Coordination models¶
Purple teaming can operate in different modes depending on objectives, maturity, and what the exercise is designed to test. The choice of coordination model encodes assumptions about what the organisation needs to learn at its current stage. Making that choice deliberately, rather than defaulting to the model that feels most familiar, is itself a maturity indicator.
Disclosed testing¶
The blue team knows the exercise is happening, when it starts, and what general TTPs will be tested. Red and blue teams communicate throughout.
When to use: early purple team exercises, testing new defensive tools or procedures, training new analysts, validating specific detection rules. The blue team can focus on detection and response without confusion about whether activity is real.
What this tests: whether the detection and response process works when primed. It does not test whether the organisation detects attacks under realistic conditions. That is a legitimate thing to test at an early stage; the limitation only becomes a problem when the organisation believes disclosed testing is validating the same thing as more realistic testing.
The ChangeShop observation: disclosed testing is the mode with the lowest resistance. Both sides know what is happening, the exercise is clearly bounded, and the findings are easier to accept because everyone was prepared. This is also why it is the mode that produces the least discomfort, and the mode where the organisation learns the least about what would actually happen.
Blind testing¶
The blue team knows exercises occur regularly but does not know the specific timing or scenario. Red team activities are revealed during or shortly after execution.
When to use: more mature detection capabilities, testing response procedures, assessing whether monitoring catches realistic activity. Provides more realistic signal about detection effectiveness than disclosed testing.
What this tests: whether detection works when the blue team is operating normally rather than primed. This is meaningful because normal operating conditions are what the organisation will be in when a real adversary is present.
The risk of misidentification, treating an exercise as a real incident, needs explicit management. Clear communication channels and defined protocols for “is this real?” questions are worth establishing before this mode is used.
Double-blind testing¶
The blue team does not know exercises are happening. Red team operates with realistic constraints. Findings are revealed after the exercise.
When to use: testing mature defences, assessing true operational effectiveness, validating detection of low-and-slow adversary behaviour. The most realistic test of whether the organisation would detect and respond to an actual attack.
What this tests: everything disclosed and blind testing tests, plus whether the organisation can recognise and respond appropriately to an event it did not expect and was not primed for.
The costs are real: risk of confusion, inappropriate response, and operational disruption. This mode requires careful scoping and safety controls.
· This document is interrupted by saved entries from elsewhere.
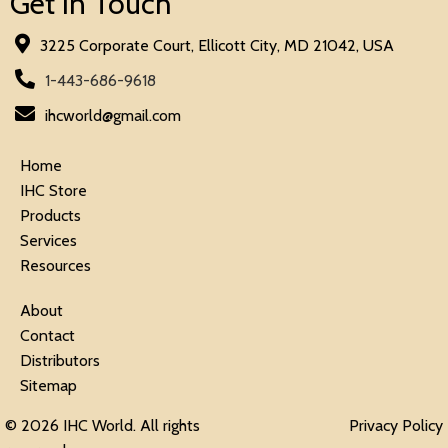
Get in Touch
3225 Corporate Court, Ellicott City, MD 21042, USA
1-443-686-9618
ihcworld@gmail.com
Home
IHC Store
Products
Services
Resources
About
Contact
Distributors
Sitemap
© 2026 IHC World. All rights
Privacy Policy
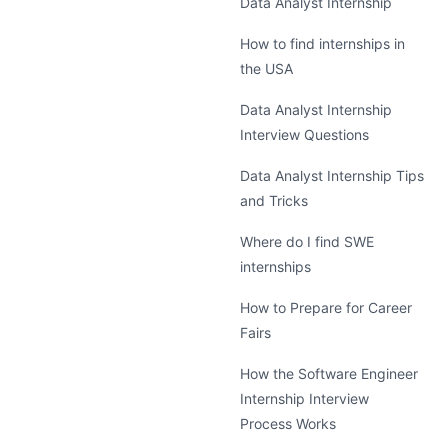
Data Analyst Internship
How to find internships in
the USA
Data Analyst Internship
Interview Questions
Data Analyst Internship Tips
and Tricks
Where do I find SWE
internships
How to Prepare for Career
Fairs
How the Software Engineer
Internship Interview
Process Works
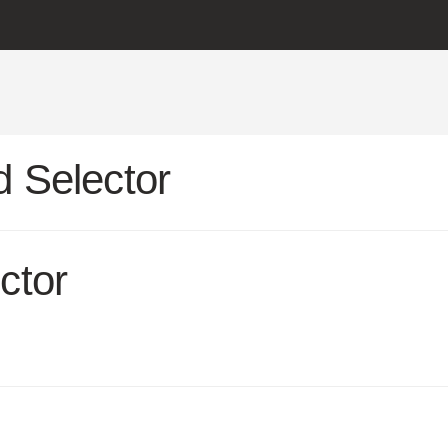
 Selector
ctor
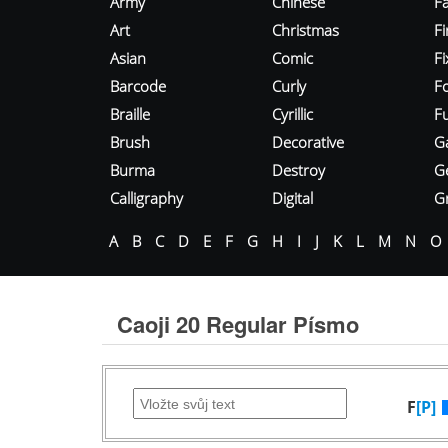
Army
Chinese
Fa
Art
Christmas
Fi
Asian
Comic
F
Barcode
Curly
F
Braille
Cyrillic
Fu
Brush
Decorative
G
Burma
Destroy
G
Calligraphy
Digital
Gr
A
B
C
D
E
F
G
H
I
J
K
L
M
N
O
Caoji 20 Regular Písmo
F
[P]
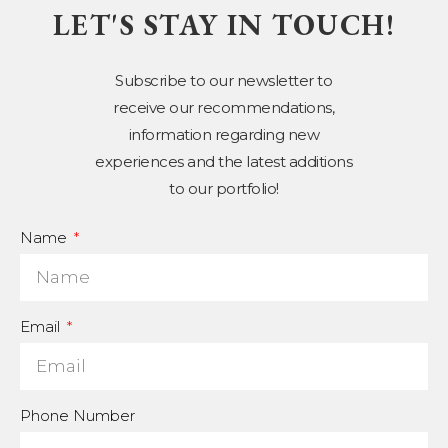
LET'S STAY IN TOUCH!
Subscribe to our newsletter to
receive our recommendations,
information regarding new
experiences and the latest additions
to our portfolio!
Name
Email
Phone Number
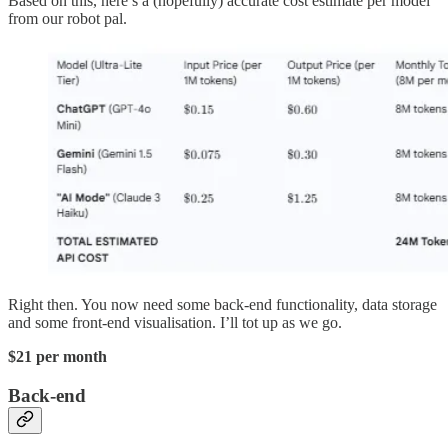
Based on this, here’s a (hopefully) accurate cost estimate per model
from our robot pal.
Right then. You now need some back-end functionality, data storage
and some front-end visualisation. I’ll tot up as we go.
$21 per month
Back-end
It also provides delayed learning, because the debrief happens after the exercise is complete rather than during it.
The PSL note: this mode puts the most stress on the political layer. The blue team discovering that it did not detect a significant simulated attack, in a mode where it had no warning, can trigger the defensive reactions that prevent learning. The debrief facilitation here is the most demanding.
Continuous purple teaming¶
Ongoing collaboration where red team continuously feeds scenarios, blue team continuously tunes detections, and automated testing validates coverage.
When to use: mature organisations with dedicated resources, automated testing frameworks, and a culture that accepts continuous challenge as normal.
What this produces: the fastest improvement cycle. Detection gaps identified and closed rapidly. High confidence in the accuracy of the detection model.
The risk at this level is alert fatigue and normalisation: when exercises are continuous, the signal that “this is important” can become background noise. Managing this requires deliberate attention to what the programme is surfacing and whether it is producing genuine improvement or the appearance of a working programme.